##### MATERIAL PROVIDED #####

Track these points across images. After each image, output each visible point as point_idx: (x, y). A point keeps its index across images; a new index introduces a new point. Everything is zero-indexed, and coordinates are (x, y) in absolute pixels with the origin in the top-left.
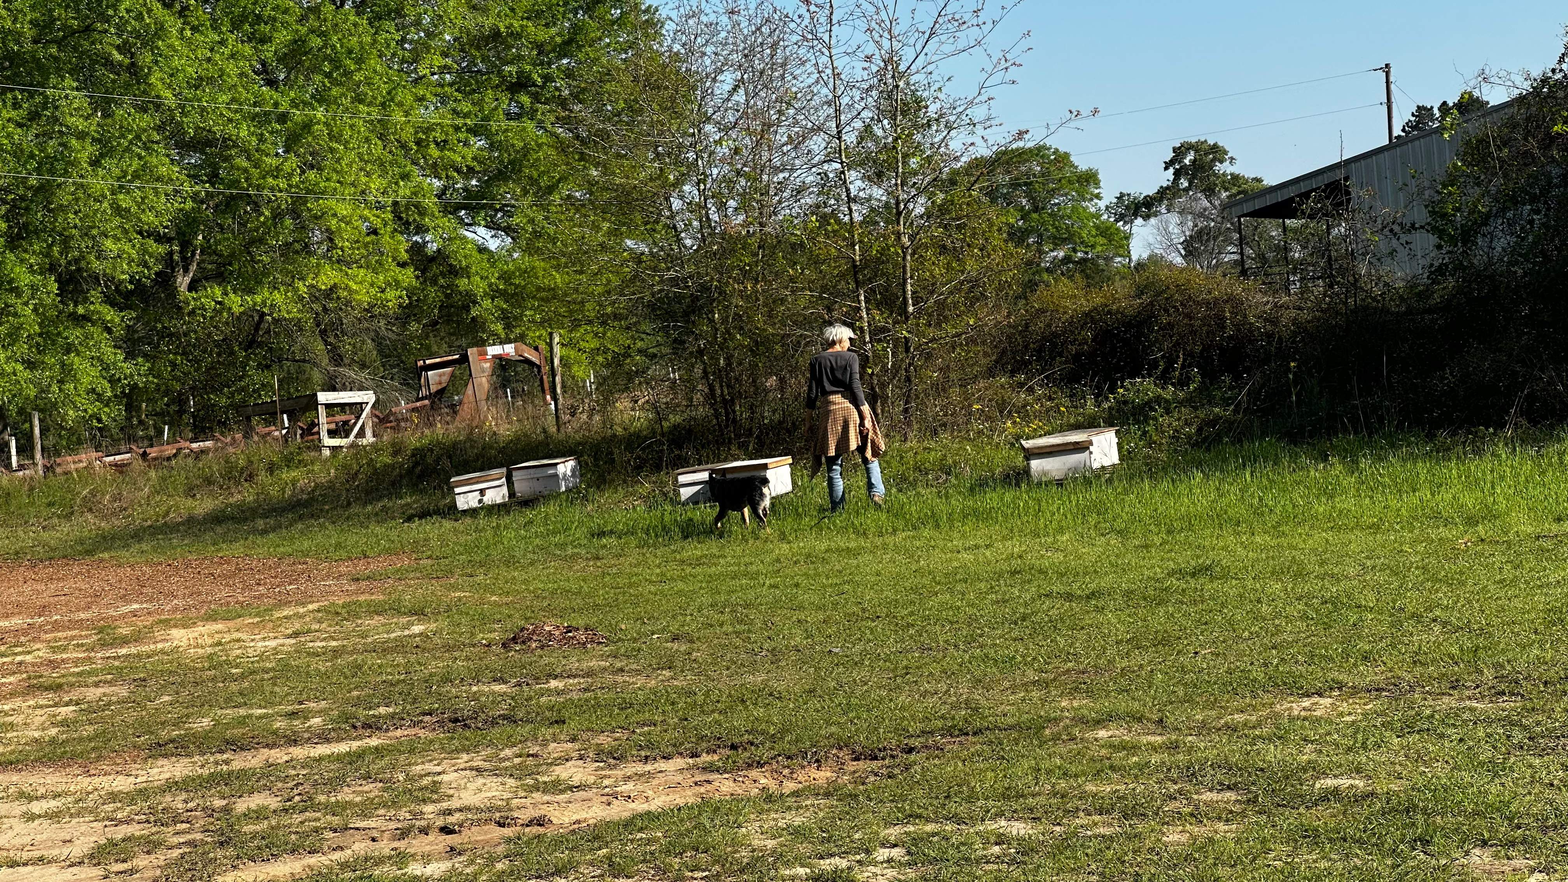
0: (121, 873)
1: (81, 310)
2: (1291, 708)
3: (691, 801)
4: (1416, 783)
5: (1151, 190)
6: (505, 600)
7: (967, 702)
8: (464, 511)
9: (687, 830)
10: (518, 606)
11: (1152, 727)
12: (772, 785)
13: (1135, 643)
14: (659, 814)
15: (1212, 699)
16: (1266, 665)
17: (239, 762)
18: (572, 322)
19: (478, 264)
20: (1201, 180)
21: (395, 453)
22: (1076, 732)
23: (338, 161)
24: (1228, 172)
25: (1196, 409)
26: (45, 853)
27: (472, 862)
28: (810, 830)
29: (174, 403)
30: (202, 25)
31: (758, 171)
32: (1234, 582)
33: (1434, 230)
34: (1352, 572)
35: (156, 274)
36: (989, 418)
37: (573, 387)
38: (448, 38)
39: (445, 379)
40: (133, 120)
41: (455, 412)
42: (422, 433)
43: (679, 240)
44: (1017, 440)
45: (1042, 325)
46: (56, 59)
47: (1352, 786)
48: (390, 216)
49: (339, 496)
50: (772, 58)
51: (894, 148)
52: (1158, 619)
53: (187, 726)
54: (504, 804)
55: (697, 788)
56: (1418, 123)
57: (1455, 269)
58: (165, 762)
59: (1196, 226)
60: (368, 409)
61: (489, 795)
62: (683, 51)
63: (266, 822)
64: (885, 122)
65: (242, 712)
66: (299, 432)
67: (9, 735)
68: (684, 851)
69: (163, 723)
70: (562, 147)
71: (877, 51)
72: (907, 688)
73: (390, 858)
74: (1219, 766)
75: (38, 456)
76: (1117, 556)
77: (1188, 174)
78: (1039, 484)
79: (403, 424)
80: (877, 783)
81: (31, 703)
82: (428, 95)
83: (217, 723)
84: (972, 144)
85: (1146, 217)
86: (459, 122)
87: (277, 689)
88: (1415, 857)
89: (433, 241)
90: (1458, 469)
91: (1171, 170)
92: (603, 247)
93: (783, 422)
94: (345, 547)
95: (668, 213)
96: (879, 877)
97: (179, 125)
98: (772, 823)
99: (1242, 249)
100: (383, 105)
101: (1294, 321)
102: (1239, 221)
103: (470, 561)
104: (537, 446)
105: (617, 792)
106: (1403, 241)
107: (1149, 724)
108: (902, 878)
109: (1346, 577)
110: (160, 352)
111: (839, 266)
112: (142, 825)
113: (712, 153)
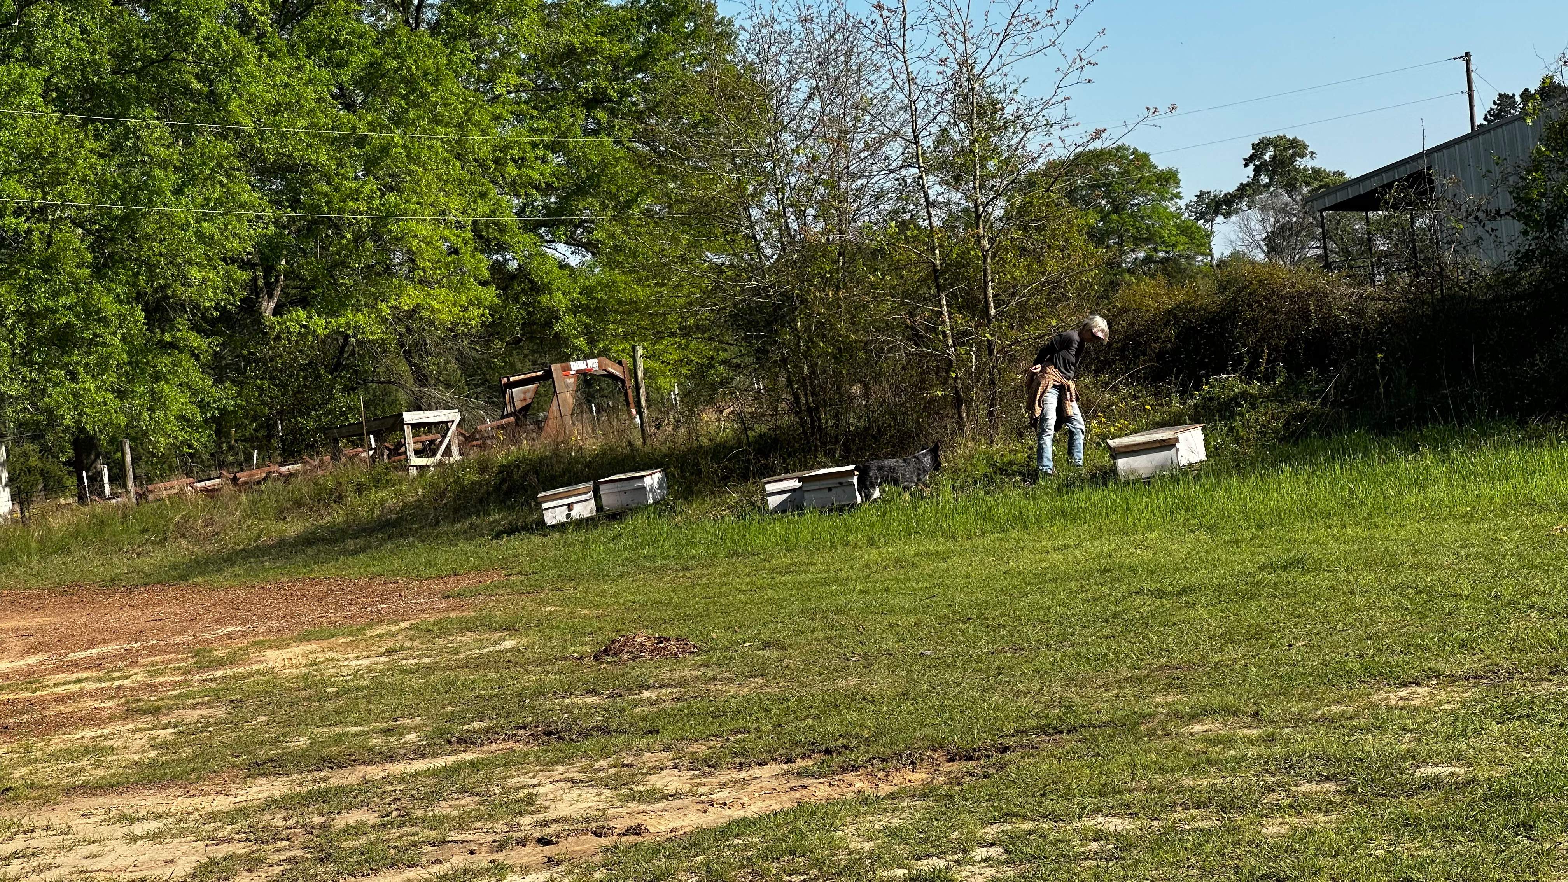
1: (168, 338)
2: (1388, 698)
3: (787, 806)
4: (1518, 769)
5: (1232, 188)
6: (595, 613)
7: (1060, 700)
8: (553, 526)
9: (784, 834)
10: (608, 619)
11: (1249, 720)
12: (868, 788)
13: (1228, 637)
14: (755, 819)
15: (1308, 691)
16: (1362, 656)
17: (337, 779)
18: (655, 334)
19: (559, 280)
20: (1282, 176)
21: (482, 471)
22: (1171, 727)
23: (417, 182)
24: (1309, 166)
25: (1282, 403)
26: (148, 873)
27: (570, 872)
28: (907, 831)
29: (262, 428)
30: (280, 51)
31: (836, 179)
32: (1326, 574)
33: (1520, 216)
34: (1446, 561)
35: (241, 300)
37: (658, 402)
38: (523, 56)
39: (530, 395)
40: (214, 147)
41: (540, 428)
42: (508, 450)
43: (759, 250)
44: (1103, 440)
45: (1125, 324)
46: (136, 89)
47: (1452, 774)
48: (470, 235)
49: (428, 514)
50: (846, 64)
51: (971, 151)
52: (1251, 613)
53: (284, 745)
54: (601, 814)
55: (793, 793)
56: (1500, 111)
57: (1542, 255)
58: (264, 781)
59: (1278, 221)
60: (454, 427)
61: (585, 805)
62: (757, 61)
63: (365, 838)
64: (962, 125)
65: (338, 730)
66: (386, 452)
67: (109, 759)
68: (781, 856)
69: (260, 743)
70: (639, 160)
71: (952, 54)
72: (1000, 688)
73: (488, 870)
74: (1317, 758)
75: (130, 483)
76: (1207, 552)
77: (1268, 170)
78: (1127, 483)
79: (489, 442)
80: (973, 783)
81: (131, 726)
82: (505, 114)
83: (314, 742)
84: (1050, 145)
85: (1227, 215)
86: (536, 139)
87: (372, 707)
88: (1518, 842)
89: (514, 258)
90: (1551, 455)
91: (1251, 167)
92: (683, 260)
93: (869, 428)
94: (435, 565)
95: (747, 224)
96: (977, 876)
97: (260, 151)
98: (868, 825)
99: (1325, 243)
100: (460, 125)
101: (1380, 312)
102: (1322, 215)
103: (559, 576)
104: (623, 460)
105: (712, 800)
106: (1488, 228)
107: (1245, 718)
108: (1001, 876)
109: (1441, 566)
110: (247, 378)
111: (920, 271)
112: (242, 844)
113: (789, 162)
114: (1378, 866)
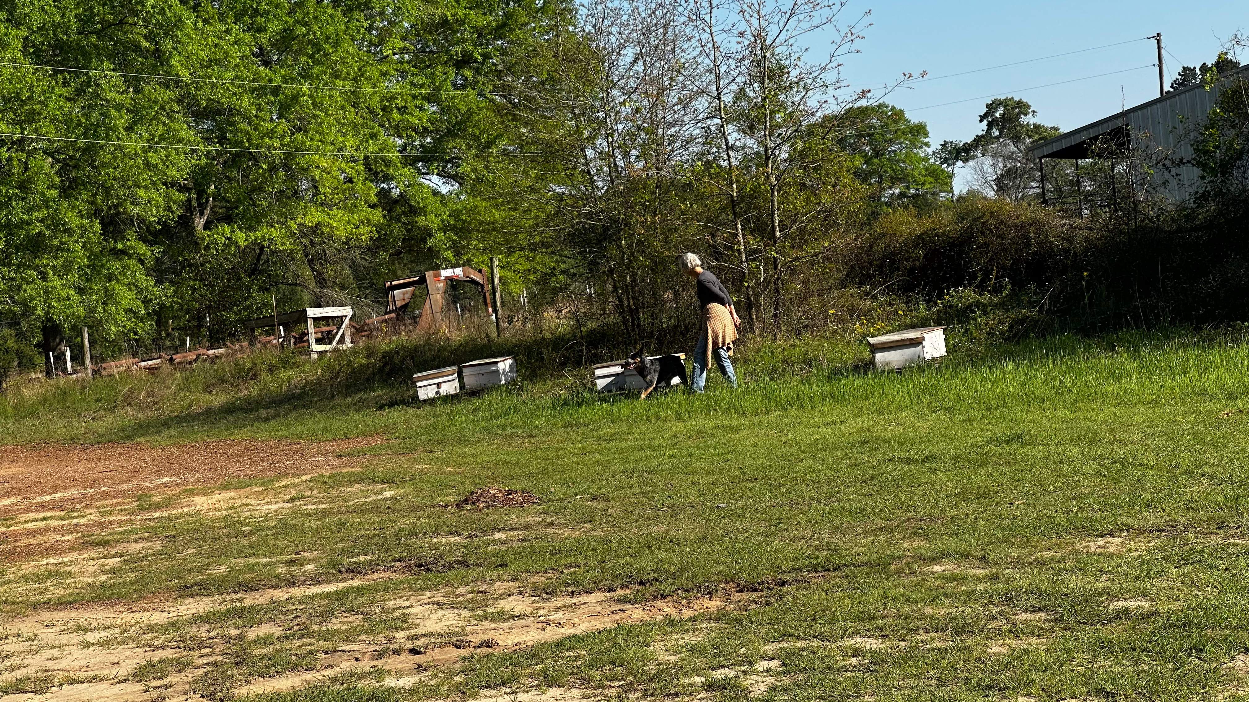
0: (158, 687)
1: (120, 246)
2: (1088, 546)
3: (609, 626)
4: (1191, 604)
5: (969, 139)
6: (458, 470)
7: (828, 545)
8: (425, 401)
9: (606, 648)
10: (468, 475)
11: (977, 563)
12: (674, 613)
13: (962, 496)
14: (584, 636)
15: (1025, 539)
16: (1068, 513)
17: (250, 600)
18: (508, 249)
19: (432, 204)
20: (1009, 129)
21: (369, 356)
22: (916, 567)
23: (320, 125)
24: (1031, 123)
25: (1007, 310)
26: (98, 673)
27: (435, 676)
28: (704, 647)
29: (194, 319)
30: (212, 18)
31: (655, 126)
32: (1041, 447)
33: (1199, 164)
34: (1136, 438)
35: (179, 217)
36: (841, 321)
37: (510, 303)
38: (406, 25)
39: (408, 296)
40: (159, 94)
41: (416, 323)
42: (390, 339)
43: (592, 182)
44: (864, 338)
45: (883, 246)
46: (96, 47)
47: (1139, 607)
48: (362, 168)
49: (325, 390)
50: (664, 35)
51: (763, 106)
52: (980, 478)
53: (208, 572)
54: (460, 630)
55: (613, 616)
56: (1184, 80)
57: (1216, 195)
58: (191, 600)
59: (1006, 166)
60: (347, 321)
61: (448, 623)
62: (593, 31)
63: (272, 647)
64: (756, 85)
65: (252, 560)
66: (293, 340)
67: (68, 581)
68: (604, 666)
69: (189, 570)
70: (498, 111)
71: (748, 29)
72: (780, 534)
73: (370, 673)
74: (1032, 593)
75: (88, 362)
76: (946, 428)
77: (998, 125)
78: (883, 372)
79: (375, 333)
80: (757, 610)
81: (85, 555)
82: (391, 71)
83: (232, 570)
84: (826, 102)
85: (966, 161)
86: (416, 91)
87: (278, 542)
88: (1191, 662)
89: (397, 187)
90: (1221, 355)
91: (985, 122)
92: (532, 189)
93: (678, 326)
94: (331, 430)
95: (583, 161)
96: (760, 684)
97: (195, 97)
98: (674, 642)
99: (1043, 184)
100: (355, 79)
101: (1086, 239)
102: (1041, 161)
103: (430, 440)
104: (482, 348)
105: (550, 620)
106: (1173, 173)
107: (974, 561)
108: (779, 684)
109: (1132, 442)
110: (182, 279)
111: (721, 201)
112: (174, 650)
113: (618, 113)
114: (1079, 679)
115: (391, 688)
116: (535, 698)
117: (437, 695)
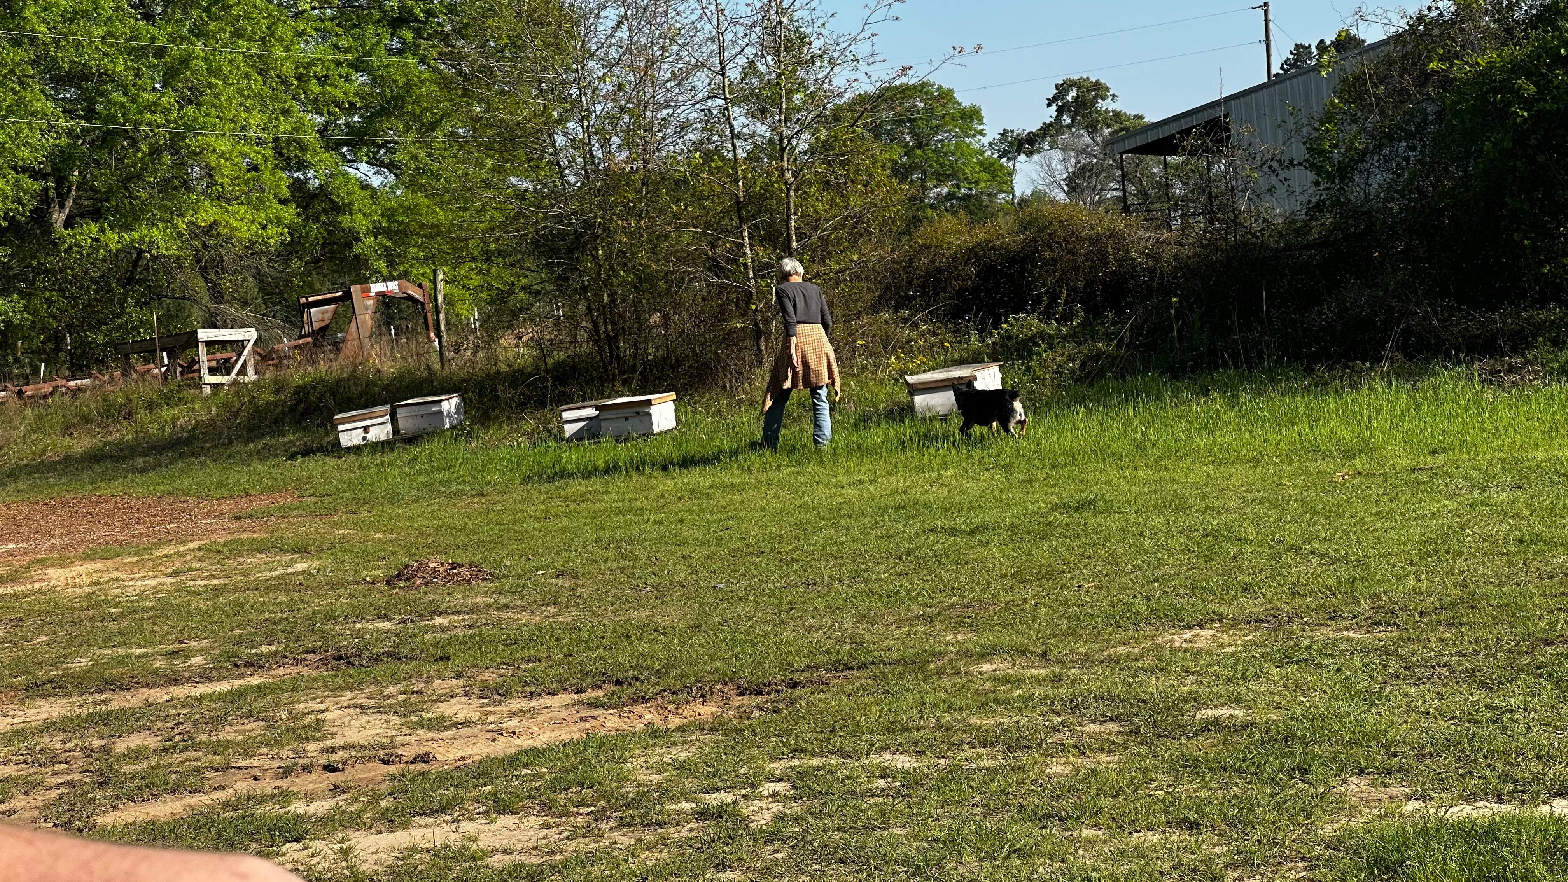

#####

WORK INSTRUCTION: Rewrite the entries above from their start through the line containing "25: (1282, 403)", inclusive, with "zero-indexed" changed to "indexed from zero" and everything else left as it is. Omit the pictures.

ANSWER AREA:
Track these points across images. After each image, output each visible point as point_idx: (x, y). A point keeps its index across images; a new index introduces a new point. Everything is indexed from zero, and coordinates are (x, y) in absolute pixels with the origin in the top-left.
0: (121, 873)
1: (81, 310)
2: (1291, 708)
3: (691, 801)
4: (1416, 783)
5: (1151, 190)
6: (505, 600)
7: (967, 702)
8: (464, 511)
9: (687, 830)
10: (518, 606)
11: (1152, 727)
12: (772, 785)
13: (1135, 643)
14: (659, 814)
15: (1212, 699)
16: (1266, 665)
17: (239, 762)
18: (572, 322)
19: (478, 264)
20: (1201, 180)
21: (395, 453)
22: (1076, 732)
23: (338, 161)
24: (1228, 172)
25: (1196, 409)
26: (45, 853)
27: (472, 862)
28: (810, 830)
29: (174, 403)
30: (202, 25)
31: (758, 171)
32: (1234, 582)
33: (1434, 230)
34: (1352, 572)
35: (156, 274)
36: (989, 418)
37: (573, 387)
38: (448, 38)
39: (445, 379)
40: (133, 120)
41: (455, 412)
42: (422, 433)
43: (679, 240)
44: (1017, 440)
45: (1042, 325)
46: (56, 59)
47: (1352, 786)
48: (390, 216)
49: (339, 496)
50: (772, 58)
51: (894, 148)
52: (1158, 619)
53: (187, 726)
54: (504, 804)
55: (697, 788)
56: (1418, 123)
57: (1455, 269)
58: (165, 762)
59: (1196, 226)
60: (368, 409)
61: (489, 795)
62: (683, 51)
63: (266, 822)
64: (885, 122)
65: (242, 712)
66: (299, 432)
67: (9, 735)
68: (684, 851)
69: (163, 723)
70: (562, 147)
71: (877, 51)
72: (907, 688)
73: (390, 858)
74: (1219, 766)
75: (38, 456)
76: (1117, 556)
77: (1188, 174)
78: (1039, 484)
79: (403, 424)
80: (877, 783)
81: (31, 703)
82: (428, 95)
83: (217, 723)
84: (972, 144)
85: (1146, 217)
86: (459, 122)
87: (277, 689)
88: (1415, 857)
89: (433, 241)
90: (1458, 469)
91: (1171, 170)
92: (603, 247)
93: (783, 422)
94: (345, 547)
95: (668, 213)
96: (879, 877)
97: (179, 125)
98: (772, 823)
99: (1242, 249)
100: (383, 105)
101: (1294, 321)
102: (1239, 221)
103: (470, 561)
104: (537, 446)
105: (617, 792)
106: (1403, 241)
107: (1149, 724)
108: (902, 878)
109: (1346, 577)
110: (160, 352)
111: (839, 266)
112: (142, 825)
113: (712, 153)
1: (168, 338)
2: (1388, 698)
3: (787, 806)
4: (1518, 769)
5: (1232, 188)
6: (595, 613)
7: (1060, 700)
8: (553, 526)
9: (784, 834)
10: (608, 619)
11: (1249, 720)
12: (868, 788)
13: (1228, 637)
14: (755, 819)
15: (1308, 691)
16: (1362, 656)
17: (337, 779)
18: (655, 334)
19: (559, 280)
20: (1282, 176)
21: (482, 471)
22: (1171, 727)
23: (417, 182)
24: (1309, 166)
25: (1282, 403)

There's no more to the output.